Dass Schallschutz beim Windparkbau notwendig ist, bestreiten auch die Bauherren und die Windindustrie nicht. Nur fehlt bislang eine praxisreife Technik. Derzeit werden während der Rammarbeiten um jeden Pfahl sogenannte Blasenschleier gelegt: Eine Säule von aufsteigenden Luftblasen umgibt den Pfahl und fängt einen Teil des entstehenden Lärms, etwa 20 Dezibel, ab. Der Vorhang kostet pro Pfahl rund 150 000 Euro und bietet dennoch keinen perfekten Schutz. So kann Strömung die Luftblasen wegtragen, sodass zumindest ein Teil der Umgebung dem Schall voll ausgesetzt ist.
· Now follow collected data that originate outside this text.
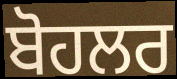
ਬੋਹਲਰ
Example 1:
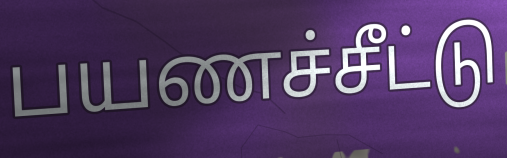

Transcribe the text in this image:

பயணச்சீட்டு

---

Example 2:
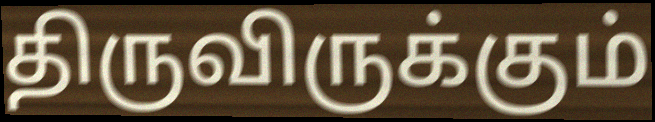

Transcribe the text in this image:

திருவிருக்கும்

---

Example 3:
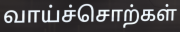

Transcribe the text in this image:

வாய்ச்சொற்கள்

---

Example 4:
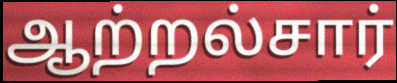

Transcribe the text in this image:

ஆற்றல்சார்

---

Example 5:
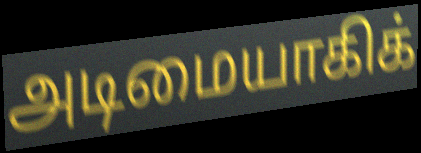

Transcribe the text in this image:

அடிமையாகிக்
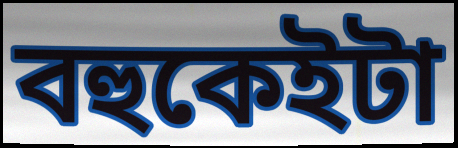
বহুকেইটা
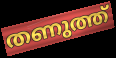
തണുത്ത്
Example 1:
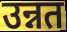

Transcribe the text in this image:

उन्नत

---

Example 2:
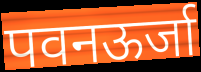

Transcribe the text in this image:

पवनऊर्जा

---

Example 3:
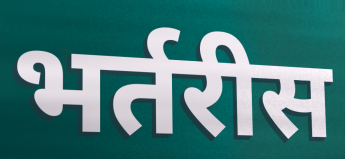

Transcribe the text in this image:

भर्तरीस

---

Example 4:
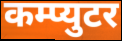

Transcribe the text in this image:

कम्प्युटर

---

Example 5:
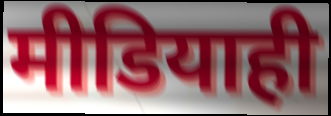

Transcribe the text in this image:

मीडियाही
Die Industrie arbeitet mit Hochdruck an Alternativen, sowohl zum Blasenschleier als auch zu den Pfahlfundamenten. Vorerst bleibt den Walen nur, die Flucht zu ergreifen. Dass sie dies tun, zeigen Untersuchungen am dänischen Windpark Horns Rev. Dort flohen die Schweinswale vor Rammarbeiten 20 Kilometer weit, bis sie wieder ausreichend Ruhe im Meer fanden.